Navalny’s treatment has been a travesty of justice. Held overnight at Khimky police station on the outskirts of Moscow, he had no access to his lawyers for 15 hours, despite his and their repeated requests. The next day, instead of taking him to court for a hearing, authorities brought the judge to the police station and informed Navalny’s lawyers of the hearing only a few minutes before it began.

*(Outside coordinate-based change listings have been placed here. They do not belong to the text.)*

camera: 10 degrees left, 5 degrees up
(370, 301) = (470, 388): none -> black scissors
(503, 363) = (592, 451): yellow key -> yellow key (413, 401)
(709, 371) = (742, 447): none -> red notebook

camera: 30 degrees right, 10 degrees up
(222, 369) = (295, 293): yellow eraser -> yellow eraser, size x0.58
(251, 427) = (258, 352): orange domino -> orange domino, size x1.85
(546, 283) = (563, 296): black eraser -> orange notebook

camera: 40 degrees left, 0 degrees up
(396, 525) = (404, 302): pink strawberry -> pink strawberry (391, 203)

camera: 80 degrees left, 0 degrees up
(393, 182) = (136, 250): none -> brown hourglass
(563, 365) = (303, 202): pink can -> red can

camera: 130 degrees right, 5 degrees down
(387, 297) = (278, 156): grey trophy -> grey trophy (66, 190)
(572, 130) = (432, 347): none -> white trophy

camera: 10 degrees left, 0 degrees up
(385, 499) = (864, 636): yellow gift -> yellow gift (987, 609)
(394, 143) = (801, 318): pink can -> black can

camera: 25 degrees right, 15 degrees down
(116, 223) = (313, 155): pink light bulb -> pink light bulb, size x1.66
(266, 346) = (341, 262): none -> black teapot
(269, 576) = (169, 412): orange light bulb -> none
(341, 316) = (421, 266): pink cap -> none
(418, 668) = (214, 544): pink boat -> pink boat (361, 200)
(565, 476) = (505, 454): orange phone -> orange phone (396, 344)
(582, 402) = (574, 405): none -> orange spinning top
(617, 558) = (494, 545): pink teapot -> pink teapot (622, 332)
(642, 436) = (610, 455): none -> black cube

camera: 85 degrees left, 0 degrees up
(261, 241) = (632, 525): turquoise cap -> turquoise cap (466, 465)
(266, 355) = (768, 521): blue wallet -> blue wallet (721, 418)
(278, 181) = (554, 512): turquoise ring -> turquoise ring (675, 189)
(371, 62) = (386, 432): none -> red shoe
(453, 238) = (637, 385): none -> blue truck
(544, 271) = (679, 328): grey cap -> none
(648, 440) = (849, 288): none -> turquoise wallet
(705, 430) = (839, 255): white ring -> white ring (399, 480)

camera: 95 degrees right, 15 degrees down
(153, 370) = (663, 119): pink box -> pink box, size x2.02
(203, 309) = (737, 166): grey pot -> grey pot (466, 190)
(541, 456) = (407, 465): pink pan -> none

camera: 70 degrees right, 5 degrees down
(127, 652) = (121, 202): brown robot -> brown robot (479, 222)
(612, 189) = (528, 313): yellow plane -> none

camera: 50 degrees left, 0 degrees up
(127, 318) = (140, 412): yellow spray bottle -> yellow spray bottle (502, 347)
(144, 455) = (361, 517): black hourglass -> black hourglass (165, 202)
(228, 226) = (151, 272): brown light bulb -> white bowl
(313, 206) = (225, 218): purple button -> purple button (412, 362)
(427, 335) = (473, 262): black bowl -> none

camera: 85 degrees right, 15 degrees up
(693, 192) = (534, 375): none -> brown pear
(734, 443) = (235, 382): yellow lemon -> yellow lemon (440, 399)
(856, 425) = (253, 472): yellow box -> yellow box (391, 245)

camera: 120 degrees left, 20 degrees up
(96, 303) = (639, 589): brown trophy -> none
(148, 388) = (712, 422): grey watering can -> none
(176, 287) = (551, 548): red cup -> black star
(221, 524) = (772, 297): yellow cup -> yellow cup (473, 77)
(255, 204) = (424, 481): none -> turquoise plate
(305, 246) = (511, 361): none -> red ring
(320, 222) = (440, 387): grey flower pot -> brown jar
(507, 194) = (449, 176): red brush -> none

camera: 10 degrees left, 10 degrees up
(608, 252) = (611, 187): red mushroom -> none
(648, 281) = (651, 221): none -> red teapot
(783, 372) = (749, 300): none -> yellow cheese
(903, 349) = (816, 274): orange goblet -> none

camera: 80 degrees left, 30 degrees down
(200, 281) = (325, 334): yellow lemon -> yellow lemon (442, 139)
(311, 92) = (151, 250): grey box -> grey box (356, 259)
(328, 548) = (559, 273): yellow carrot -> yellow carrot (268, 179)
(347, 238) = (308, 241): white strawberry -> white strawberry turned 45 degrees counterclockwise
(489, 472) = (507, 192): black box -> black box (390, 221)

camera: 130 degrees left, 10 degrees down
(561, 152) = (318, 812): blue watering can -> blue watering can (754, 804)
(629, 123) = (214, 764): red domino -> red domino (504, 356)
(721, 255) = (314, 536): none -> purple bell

Navalny is accused of non-compliance with the terms of his parole in connection with the sentence he received in December 2014 in a politically motivated fraud case against him and his brother, Oleg. This despite the fact that in October 2017, the European Court of Human Rights ruled that Navalny’s conviction in this case was “arbitrary and manifestly unreasonable,” and that the government had violated his right to a fair trial. Not only did Navalny’s parole period expire last year, but he also supposedly breached his parole by not attending meetings with parole officers while he was being treated in Germany for the poisoning. Russia’s Federal Penitentiary Service alleges it could not establish his whereabouts, even though his transfer to Germany for medical treatment had been supported by the Kremlin and made international headlines. “This is the highest degree of lawlessness,” Navalny said about his rushed hearing at the police station. Amnesty International designated him a “prisoner of conscience.”
Instead of investigating Navalny’s credible allegations that Federal Security Service officers poisoned him with Novichok nerve agent in Siberia last year, Russian authorities cynically jailed him as soon as he set foot in the country. His wrongful and cruel arrest can be only seen as the Kremlin’s latest attempt to silence a prominent political opponent ahead of parliamentary elections in September.